Continue the passage below about noise in JERS-1 optical data from the point where it stops.

Given text:
* * * * * * *

JERS-1 is the first satellite purposely designed for geological remote sensing. Optical data (OPS) acquired by JERS-1 is of a higher spatial and spectral resolution than that from-Landsat TM. Unfortunately the immediate benefits of this higher resolution are lost due to the low quality of all OPS data. All seven OPS channels are affected by along- and across-track striping, image blur at spectral boundaries, poor dynamic
ranges, random speckle and inter-channel misregistration. Poor data quality greatly reduces the geological potential of these data, especially as the most severely corrupted channels are OPS 6 and OPS 7, two of the new narrow SWIR channels. However, despite poor data quality the majority of the noise artefacts associated with these data can be either removed or significantly reduced by processing in the frequency domain. A number of frequency domain techmques have been developed which separate noise features from real image data. These techniques greatly improve the quality of most OPS channels, although OPS 6 and OPS 7 are sometimes beyond recovery.

* * * * * * *

Given data:
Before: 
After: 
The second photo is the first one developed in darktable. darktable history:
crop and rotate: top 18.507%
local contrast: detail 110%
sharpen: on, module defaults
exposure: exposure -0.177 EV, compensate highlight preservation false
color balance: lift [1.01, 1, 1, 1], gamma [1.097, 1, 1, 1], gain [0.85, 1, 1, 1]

* * * * * * *

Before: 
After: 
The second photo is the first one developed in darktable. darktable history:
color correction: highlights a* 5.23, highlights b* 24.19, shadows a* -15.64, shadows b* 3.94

* * * * * * *

Answer to the problem:
The spectral characteristics of the lithologies comprising the Oman ophiolite complex are used to demonstrate the increased discrimination potential of ‘cleaned’ multichannel OPS data. High resolution lab spectra of the ophiolite lithologies were degraded to TM and OPS spectral resolutions in order to determine the influence of spectral resolution on lithologie discrimination. The results of this comparison indicated that a lot of discrimination information seen at lab resolution is lost at OPS and TM resolution. This results in the reflectance spectra of some ophiolite lithologies appearing very similar, especially at TM resolution. More discrimination information is preserved at OPS resolution due to the sub-division of the wavelength range equivalent to TM 7 into three narrow discrete channels. Analysis of resampled spectra at OPS resolution shows that OPS 8 conrtbutes new spectral information not discernible at TM resolution.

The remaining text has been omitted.